== Segment start ==
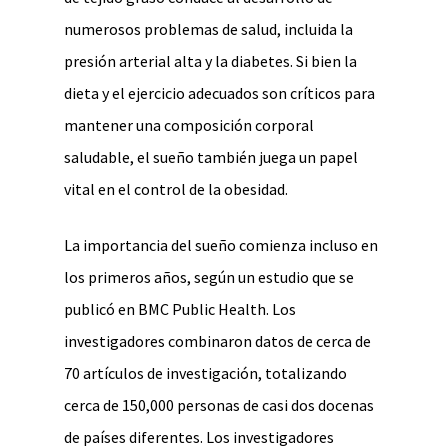
numerosos problemas de salud, incluida la
presión arterial alta y la diabetes. Si bien la
dieta y el ejercicio adecuados son críticos para
mantener una composición corporal
saludable, el sueño también juega un papel
vital en el control de la obesidad.
La importancia del sueño comienza incluso en
los primeros años, según un estudio que se
publicó en BMC Public Health. Los
investigadores combinaron datos de cerca de
70 artículos de investigación, totalizando
cerca de 150,000 personas de casi dos docenas
de países diferentes. Los investigadores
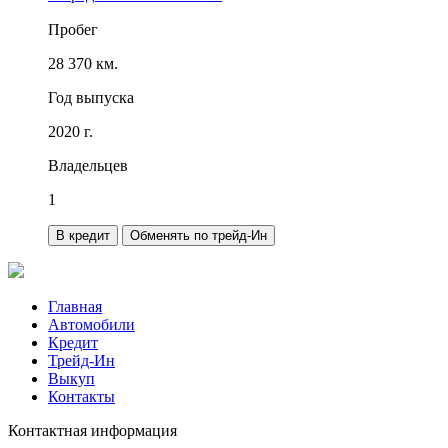
Пробег
28 370 км.
Год выпуска
2020 г.
Владельцев
1
В кредит
Обменять по трейд-Ин
Главная
Автомобили
Кредит
Трейд-Ин
Выкуп
Контакты
Контактная информация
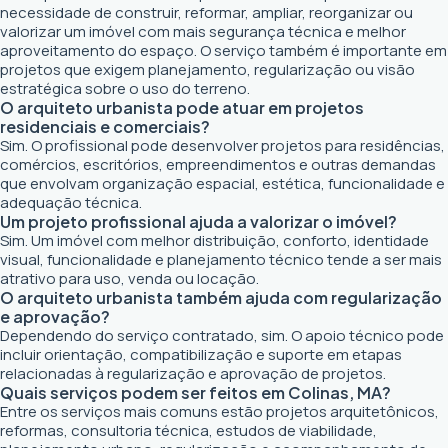
necessidade de construir, reformar, ampliar, reorganizar ou
valorizar um imóvel com mais segurança técnica e melhor
aproveitamento do espaço. O serviço também é importante em
projetos que exigem planejamento, regularização ou visão
estratégica sobre o uso do terreno.
O arquiteto urbanista pode atuar em projetos
residenciais e comerciais?
Sim. O profissional pode desenvolver projetos para residências,
comércios, escritórios, empreendimentos e outras demandas
que envolvam organização espacial, estética, funcionalidade e
adequação técnica.
Um projeto profissional ajuda a valorizar o imóvel?
Sim. Um imóvel com melhor distribuição, conforto, identidade
visual, funcionalidade e planejamento técnico tende a ser mais
atrativo para uso, venda ou locação.
O arquiteto urbanista também ajuda com regularização
e aprovação?
Dependendo do serviço contratado, sim. O apoio técnico pode
incluir orientação, compatibilização e suporte em etapas
relacionadas à regularização e aprovação de projetos.
Quais serviços podem ser feitos em Colinas, MA?
Entre os serviços mais comuns estão projetos arquitetônicos,
reformas, consultoria técnica, estudos de viabilidade,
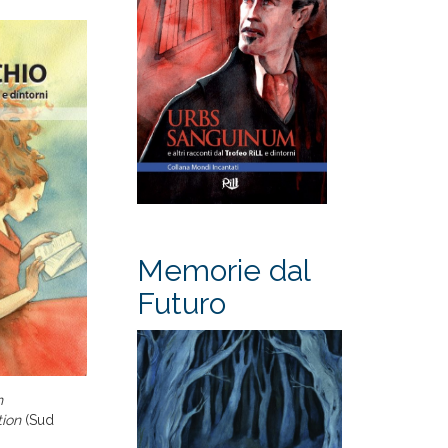
Memorie dal
Futuro
n
ion
(Sud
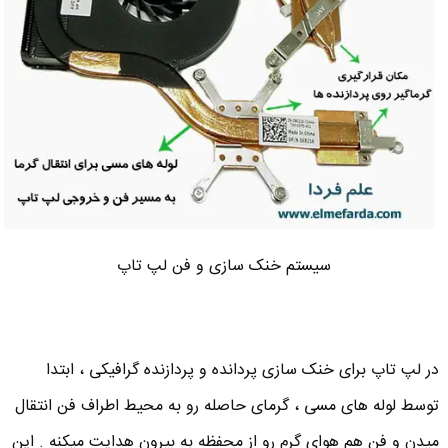
سیستم خنک سازی و فن لپ تاپ
در لپ تاپ برای خنک سازی پردانده و پردازنده گرافیکی ، ابتدا
توسط لوله های مسی ، گرمای حاصله رو به محیط اطراف فن انتقال
میدن و فن هم هوای گرم رو از محفظه به بیرون هدایت میکنه . این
== Segment end ==
■ WHAT THIS TASK INVOLVES ■
Everything above from the line with "Sim. Um imóvel" to the line with "reformas, consultoria técnica, estudos", both included, must be repeated exactly, and nothing outside that range.

■ SOLUTION TO THIS TASK ■
Sim. Um imóvel com melhor distribuição, conforto, identidade
visual, funcionalidade e planejamento técnico tende a ser mais
atrativo para uso, venda ou locação.
O arquiteto urbanista também ajuda com regularização
e aprovação?
Dependendo do serviço contratado, sim. O apoio técnico pode
incluir orientação, compatibilização e suporte em etapas
relacionadas à regularização e aprovação de projetos.
Quais serviços podem ser feitos em Colinas, MA?
Entre os serviços mais comuns estão projetos arquitetônicos,
reformas, consultoria técnica, estudos de viabilidade,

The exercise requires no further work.